Experimenting with new genres and time constraints can yield surprising successes. Let's say you've only got eight weeks to try something completely new with storytelling -- what if you tried the hidden object genre?
Postdoctoral researcher Clara Fernandez Vara and her team were faced with the upcoming end of the Singapore-MIT GAMBIT Game Lab (the university will continue its own program called MIT Game Lab), and found themselves in just this circumstance. "I was trying to make a hidden object game where there was a narrative and there was a story -- without making it into an adventure game," she explains.
Combining an object-oriented game with a strong story element often ends up with something like an adventure game, since the logical conclusion is to develop purposes for the objects players find as part of a gameplay experience generally oriented around learning and clicking items in complicated scenery.
There could also be story alongside
the gameplay that contextualizes it, but that wouldn't be enough for Fernandez Vara, whose research often aims to pave new ground in game storytelling.
She refers to one concept she's been working on as indexical storytelling, rooted in the goal of getting players to take their own more active role in shaping and unearthing the story of a game. Similarly to how doctors can't see an illness so much as they can interpret the symptoms to make a diagnosis, indexical storytelling allows players to piece together their own story as part of the gameplay.
This summer, Fernandez Vara and her team created a prototype hidden-object game called The Last Symphony
to showcase these ideas. The player is cast as a curator mining the house of a deceased composer, with the help of his elderly sister, to choose items for an exhibit about the composer's career, with an intriguing prompt: Why did his musical style change so much midway through his career?
"You're not only finding the objects, but with these objects, you're trying to unravel what the stories are," Fernandez Vara explains. "Different objects are going to tell different parts of the story. It's up to the player to relate them and 'compose' their own game."
In a brilliant touch, the team integrated fitting symphonic musical elements; while the player can get information on every object they unearth in the house, they can get further clues about the interrelationships between those things and what story conclusions might be drawn by the musical parts that play when objects are placed side by side in the player's packing truck.

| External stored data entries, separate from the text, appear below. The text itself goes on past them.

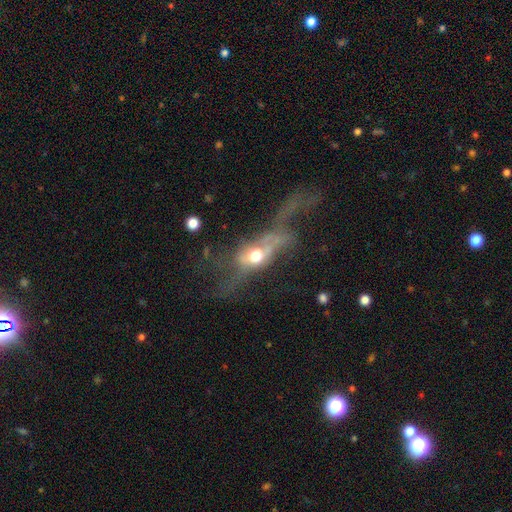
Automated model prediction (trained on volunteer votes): The model was most divided on "smooth or featured": featured or disk: 55%, smooth: 35%, star or artifact: 10%. More confident: edge-on disk — no (73%); merging — major disturbance (61%).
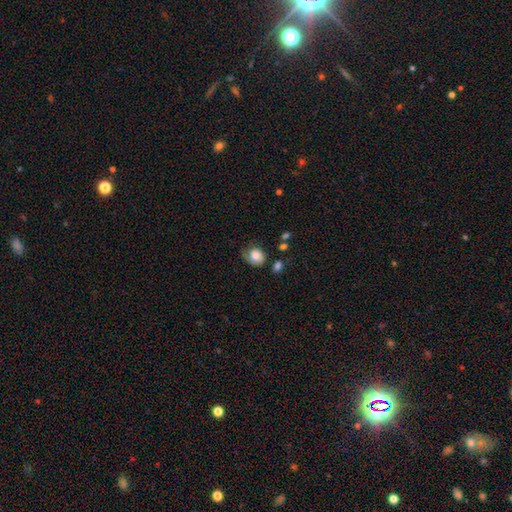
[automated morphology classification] Smooth or featured?
  - smooth: 75% *
  - featured or disk: 17%
  - star or artifact: 8%
How rounded?
  - round: 60% *
  - in between: 39%
  - cigar-shaped: 1%
Merging?
  - none: 41% *
  - minor disturbance: 33%
  - major disturbance: 22%
  - merger: 4%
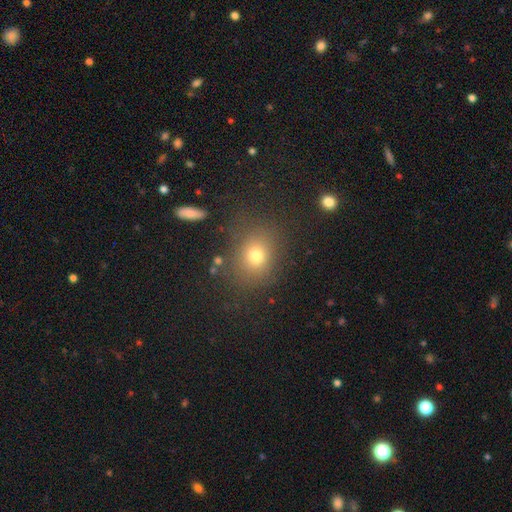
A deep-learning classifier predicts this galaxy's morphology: smooth_or_featured: smooth (p=0.73) [alt: star or artifact p=0.17]
how_rounded: round (p=0.61) [alt: in between p=0.38]
merging: none (p=0.79) [alt: minor disturbance p=0.12]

As the player builds a logical grouping of objects, a harmonious symphony swells. The music in the game is absolutely lovely, and perfectly compliments the soft, hand-drawn art.
"I worked with a really cool team of students," says Fernandez Vara, adding that using sound and music as a hint system challenges players -- who don't normally use listening skills when playing -- to look at problem solving in a new and refreshing way.
Like many game designers Fernandez Vara has been influenced by attending Sleep No More
, a large-scale interactive performance art show where the experience is led by audience curiosity and exploration.
"I've seen it twice, and the first time I was so taken, because I felt like I was in a real-life adventure game," Fernandez Vara enthuses. "I could open drawers, and there would be things inside related to the story... it was just perfect to me.
Inspired by that experience, she's begun mulling how she might apply her research, and her ideas on indexical storytelling, to other "real life adventure game" concepts, with more to share in the future.